У меня чуть не подкашиваются ноги от такого предложения, и я лишь недоуменно перевожу взгляд с Гавриловны на печально вздыхающего мужчину.
— Ну что вы так скисли, молодежь? Это неизбежно и случится с каждым из нас рано или поздно. Только вот почему-то многие отмахиваются от этой мысли или эгоистично взваливают хлопоты на плечи родных и близких. А у меня ситуация другая. Так что волей неволей приходится самой позаботиться. Пойдем, Лизок. Тебе понравится.
— Да, место чудесное, — согласно кивает головой Валерий Максимович. — И вид на море, и часовня совсем рядом, и от ворот всего ничего, остановка городской маршрутки прямо возле ворот.
— Ну вот и я о том же. Мало ли, приедет кто-то из моих знакомых к своим на поминальный день, а тут и я, совсем рядышком. Авось и ко мне заглянут. Вспомнят добрым словом.
— Анфиса, — я с трудом разлепляю непослушные губы. — Я даже не знаю, что сказать.
— Поздравь меня с шикарными инвестициями, детка, — беспечно взмахивает модной сумочкой Анфиса. — Ну, то есть наверняка мои наследники так не подумают, ибо такое изумительное место, да на старом кладбище, стоит как раз что та квартирка в новостройке. Как ты понимаешь, если оставить это на их усмотрение, то максимум, на что я смогу рассчитывать, это бесплатная ямка у черта на куличках, верно, Валерочка?
— Это да, — кивает директор. — Сейчас уже даже в девятнадцатом, самом последнем секторе мест почти не осталось.
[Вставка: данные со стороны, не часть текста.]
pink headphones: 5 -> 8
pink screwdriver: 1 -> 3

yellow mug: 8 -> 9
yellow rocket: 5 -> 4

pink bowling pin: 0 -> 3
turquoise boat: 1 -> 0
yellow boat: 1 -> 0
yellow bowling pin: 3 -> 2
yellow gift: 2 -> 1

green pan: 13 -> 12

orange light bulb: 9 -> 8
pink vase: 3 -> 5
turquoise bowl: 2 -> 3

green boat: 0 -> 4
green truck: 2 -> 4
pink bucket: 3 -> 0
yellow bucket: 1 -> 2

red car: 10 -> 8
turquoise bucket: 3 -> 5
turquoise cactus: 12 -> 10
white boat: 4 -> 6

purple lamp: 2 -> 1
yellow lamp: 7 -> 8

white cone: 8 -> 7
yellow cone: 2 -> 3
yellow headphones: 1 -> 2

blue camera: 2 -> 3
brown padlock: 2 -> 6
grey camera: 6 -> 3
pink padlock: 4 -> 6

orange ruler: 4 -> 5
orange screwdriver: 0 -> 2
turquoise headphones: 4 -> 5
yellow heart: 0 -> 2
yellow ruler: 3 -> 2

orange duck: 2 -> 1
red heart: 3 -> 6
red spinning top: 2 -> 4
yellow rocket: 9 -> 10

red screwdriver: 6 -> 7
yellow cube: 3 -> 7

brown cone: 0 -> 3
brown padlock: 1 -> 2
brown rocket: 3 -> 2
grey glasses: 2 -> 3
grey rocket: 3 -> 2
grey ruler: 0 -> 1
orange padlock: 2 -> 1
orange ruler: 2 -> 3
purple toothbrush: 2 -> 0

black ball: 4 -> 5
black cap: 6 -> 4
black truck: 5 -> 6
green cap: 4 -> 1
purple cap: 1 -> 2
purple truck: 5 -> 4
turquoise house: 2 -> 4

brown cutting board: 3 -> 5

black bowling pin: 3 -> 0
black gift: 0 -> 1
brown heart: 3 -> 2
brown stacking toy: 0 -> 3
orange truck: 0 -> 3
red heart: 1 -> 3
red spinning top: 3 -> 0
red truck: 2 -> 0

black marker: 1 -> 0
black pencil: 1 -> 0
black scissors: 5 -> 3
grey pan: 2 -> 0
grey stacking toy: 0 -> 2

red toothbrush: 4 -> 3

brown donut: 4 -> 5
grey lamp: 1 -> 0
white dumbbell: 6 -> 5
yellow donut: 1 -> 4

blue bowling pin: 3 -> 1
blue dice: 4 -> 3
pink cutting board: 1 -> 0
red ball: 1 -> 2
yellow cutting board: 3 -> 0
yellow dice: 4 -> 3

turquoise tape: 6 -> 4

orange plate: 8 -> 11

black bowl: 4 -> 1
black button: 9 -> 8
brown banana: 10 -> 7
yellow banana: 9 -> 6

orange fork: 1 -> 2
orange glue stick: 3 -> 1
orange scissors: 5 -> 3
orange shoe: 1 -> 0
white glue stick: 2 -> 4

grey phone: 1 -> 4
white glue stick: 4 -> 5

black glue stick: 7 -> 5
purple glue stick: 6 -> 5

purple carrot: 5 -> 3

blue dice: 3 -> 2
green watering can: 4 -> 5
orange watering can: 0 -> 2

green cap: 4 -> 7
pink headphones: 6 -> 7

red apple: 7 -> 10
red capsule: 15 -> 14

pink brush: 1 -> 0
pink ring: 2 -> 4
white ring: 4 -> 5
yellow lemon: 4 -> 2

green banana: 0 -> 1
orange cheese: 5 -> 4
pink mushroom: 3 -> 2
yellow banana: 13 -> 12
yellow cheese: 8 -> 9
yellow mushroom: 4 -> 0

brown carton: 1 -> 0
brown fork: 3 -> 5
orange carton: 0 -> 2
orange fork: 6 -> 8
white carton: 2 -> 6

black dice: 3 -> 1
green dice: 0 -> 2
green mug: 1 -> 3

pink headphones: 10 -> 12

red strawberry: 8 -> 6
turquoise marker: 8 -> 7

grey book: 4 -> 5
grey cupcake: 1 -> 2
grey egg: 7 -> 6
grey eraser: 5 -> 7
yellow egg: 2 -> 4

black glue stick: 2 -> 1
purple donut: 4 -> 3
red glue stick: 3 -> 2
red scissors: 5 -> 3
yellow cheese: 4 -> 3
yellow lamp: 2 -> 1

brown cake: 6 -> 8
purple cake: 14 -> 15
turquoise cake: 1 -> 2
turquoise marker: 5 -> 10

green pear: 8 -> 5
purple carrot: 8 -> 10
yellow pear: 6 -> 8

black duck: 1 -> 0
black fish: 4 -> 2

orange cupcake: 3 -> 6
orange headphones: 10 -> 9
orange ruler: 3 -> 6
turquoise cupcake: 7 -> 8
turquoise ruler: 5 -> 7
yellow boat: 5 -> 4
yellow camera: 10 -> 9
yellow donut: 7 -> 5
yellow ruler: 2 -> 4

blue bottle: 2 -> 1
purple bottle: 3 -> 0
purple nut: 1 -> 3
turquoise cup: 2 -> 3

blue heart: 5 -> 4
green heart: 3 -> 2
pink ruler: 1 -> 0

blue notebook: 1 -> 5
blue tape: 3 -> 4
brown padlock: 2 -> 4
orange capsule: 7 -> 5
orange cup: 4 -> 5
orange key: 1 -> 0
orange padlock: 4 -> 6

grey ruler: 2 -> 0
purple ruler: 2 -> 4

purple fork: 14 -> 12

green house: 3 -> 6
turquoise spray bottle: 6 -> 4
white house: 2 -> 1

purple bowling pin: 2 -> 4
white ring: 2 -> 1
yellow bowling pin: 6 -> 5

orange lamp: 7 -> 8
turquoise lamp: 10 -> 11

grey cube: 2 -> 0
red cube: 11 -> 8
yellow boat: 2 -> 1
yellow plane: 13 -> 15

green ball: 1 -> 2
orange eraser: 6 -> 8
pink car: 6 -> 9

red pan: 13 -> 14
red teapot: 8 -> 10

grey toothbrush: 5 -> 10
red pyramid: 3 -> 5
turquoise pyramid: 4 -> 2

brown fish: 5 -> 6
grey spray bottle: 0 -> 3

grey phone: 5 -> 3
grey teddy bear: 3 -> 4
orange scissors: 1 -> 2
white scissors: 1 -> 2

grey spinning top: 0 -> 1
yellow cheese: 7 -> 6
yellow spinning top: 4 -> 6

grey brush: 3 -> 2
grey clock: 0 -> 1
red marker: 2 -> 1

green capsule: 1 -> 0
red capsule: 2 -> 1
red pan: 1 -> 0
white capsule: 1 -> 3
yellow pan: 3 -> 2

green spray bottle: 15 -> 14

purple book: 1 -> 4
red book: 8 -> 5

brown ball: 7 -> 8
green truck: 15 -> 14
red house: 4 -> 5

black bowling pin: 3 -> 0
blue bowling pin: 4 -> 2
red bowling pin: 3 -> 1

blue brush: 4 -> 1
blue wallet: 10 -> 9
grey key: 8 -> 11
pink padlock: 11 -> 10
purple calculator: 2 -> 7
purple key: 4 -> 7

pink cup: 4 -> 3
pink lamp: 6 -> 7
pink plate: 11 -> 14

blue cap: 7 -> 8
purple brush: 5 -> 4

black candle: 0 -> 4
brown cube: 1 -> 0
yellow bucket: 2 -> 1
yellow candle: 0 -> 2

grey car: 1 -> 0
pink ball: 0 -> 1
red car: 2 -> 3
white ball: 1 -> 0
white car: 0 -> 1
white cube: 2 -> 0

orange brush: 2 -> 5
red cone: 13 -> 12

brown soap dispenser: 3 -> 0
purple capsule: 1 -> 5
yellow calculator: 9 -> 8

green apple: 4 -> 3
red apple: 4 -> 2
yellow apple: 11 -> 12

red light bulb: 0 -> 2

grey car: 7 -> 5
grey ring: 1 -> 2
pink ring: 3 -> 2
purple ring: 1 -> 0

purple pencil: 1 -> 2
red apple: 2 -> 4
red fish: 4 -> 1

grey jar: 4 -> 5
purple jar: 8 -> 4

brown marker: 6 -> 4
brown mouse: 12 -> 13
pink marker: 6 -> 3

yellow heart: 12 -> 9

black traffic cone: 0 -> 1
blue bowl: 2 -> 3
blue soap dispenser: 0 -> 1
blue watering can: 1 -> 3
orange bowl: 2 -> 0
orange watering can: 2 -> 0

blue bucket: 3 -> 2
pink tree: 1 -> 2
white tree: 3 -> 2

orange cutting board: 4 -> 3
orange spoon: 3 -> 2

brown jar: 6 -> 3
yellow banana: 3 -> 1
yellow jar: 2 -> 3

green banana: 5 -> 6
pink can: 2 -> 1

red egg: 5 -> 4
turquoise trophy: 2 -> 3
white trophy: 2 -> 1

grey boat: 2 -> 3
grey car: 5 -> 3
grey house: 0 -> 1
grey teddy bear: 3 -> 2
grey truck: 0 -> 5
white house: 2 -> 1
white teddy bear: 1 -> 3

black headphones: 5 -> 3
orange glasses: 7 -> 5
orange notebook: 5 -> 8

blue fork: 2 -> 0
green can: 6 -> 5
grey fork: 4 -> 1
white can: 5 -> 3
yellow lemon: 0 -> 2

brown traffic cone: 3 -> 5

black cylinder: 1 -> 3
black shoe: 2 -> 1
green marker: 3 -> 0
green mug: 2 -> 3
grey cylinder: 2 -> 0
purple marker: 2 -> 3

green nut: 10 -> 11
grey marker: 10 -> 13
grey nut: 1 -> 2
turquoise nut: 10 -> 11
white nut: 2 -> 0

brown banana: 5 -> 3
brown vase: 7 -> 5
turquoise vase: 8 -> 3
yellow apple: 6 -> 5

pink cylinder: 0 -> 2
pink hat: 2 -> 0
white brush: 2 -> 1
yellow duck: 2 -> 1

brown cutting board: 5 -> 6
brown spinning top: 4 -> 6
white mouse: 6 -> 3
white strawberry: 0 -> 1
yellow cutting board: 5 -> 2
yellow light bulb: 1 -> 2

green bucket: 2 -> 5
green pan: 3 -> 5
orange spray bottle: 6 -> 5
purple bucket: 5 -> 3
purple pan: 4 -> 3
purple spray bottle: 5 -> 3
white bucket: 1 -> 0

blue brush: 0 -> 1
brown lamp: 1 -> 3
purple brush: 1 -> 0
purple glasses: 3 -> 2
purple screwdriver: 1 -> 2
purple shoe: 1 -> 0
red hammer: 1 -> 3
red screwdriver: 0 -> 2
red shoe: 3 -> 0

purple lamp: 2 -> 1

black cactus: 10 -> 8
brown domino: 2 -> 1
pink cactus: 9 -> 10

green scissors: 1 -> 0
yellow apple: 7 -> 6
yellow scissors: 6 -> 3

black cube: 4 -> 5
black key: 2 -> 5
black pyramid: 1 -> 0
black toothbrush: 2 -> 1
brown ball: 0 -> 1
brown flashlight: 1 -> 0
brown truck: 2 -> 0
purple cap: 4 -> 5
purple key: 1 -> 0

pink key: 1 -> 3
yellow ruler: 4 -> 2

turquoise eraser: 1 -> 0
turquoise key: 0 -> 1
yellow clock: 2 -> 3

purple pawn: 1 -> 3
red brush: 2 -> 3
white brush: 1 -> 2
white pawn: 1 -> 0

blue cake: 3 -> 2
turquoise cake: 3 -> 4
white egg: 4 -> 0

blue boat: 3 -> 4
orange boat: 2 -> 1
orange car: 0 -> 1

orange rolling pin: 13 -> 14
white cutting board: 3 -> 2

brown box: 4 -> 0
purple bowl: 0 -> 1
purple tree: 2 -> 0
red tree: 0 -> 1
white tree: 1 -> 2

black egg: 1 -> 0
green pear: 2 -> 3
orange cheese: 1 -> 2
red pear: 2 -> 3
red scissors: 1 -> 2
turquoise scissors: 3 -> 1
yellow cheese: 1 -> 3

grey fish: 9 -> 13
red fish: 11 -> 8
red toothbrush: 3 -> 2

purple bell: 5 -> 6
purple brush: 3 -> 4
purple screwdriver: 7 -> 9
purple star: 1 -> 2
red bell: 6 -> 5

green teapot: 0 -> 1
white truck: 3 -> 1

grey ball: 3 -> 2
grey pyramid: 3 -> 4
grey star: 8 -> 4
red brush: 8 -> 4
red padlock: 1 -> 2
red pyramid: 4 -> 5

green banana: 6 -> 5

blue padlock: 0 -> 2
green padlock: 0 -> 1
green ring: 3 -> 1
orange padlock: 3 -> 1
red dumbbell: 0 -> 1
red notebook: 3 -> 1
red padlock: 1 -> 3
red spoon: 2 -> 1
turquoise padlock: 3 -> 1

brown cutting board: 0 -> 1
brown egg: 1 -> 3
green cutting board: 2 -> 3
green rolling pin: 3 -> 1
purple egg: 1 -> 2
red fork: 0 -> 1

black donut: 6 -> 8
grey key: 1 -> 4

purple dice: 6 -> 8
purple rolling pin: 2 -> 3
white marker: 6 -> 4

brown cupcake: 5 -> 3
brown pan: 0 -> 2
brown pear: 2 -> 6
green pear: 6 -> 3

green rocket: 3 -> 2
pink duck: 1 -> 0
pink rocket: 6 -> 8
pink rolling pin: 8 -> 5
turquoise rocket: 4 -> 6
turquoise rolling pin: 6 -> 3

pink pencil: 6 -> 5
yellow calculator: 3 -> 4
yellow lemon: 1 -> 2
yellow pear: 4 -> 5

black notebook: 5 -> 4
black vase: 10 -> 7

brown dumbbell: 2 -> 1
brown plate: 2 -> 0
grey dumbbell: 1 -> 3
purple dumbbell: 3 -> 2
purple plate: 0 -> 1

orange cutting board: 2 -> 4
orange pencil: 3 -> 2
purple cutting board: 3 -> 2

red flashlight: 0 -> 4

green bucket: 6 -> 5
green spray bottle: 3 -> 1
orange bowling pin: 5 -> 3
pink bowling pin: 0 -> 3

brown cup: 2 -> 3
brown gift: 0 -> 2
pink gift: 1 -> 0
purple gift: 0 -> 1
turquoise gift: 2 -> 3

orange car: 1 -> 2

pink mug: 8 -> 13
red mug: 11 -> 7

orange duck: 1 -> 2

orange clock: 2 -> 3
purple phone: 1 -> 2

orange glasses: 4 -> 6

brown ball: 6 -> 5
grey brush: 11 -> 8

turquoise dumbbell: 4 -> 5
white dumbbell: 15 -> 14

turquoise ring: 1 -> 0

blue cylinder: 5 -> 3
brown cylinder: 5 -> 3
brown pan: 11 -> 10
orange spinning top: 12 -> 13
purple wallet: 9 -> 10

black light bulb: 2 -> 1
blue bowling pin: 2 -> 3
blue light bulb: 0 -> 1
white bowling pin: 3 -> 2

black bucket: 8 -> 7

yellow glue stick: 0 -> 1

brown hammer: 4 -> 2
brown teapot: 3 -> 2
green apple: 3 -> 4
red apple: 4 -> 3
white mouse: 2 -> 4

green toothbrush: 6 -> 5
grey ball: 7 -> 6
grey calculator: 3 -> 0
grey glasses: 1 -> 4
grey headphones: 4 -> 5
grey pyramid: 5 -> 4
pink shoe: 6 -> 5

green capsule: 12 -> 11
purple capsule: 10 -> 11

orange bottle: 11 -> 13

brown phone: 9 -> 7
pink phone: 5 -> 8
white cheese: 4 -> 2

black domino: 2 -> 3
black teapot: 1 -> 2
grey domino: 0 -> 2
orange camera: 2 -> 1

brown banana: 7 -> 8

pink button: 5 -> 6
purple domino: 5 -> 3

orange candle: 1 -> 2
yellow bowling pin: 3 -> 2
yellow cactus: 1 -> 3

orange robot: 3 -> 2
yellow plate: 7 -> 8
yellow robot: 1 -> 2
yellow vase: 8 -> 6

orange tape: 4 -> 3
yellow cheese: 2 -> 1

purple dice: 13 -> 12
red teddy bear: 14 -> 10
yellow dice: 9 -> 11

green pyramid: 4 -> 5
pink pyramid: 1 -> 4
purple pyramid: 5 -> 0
Бесплатных везут на новое кладбище.
— А я на новом не хочу. Оттуда море не видно. А здесь, только посмотри, — обводит она рукой действительно замечательный вид на горы, море и город.
Мы подходим к месту будущего упокоения моей Анфисы, директор кладбища продолжает что-то вполголоса уточнять, объяснять, машет руками, стучит пальцем по памятнику из красного с тонкими светлыми прожилками камня, украшенному лишь выбитой на нем розой и всего двумя короткими строчками: “Достойно жила. Достойно ушла”, а я ни черта не вижу от закипающих на глазах слез.
Мы садимся в машину, и я кусаю губы, чтобы не расклеиться окончательно.
— Ну что, Лизок? Офигела?
— Не то слово, — выдавливаю я из себя.
Женщина похлопывает меня по сжатой в кулак руке и успокаивает.
— Ребенок, не расстраивайся. Давай будем надеяться, что впереди у нас еще много совместных прогулок по более веселым местам. А это… Это я показала тебе, чтобы ты знала, что и об этом я уже позаботилась. Ты же знакома с Евгением Борисовичем?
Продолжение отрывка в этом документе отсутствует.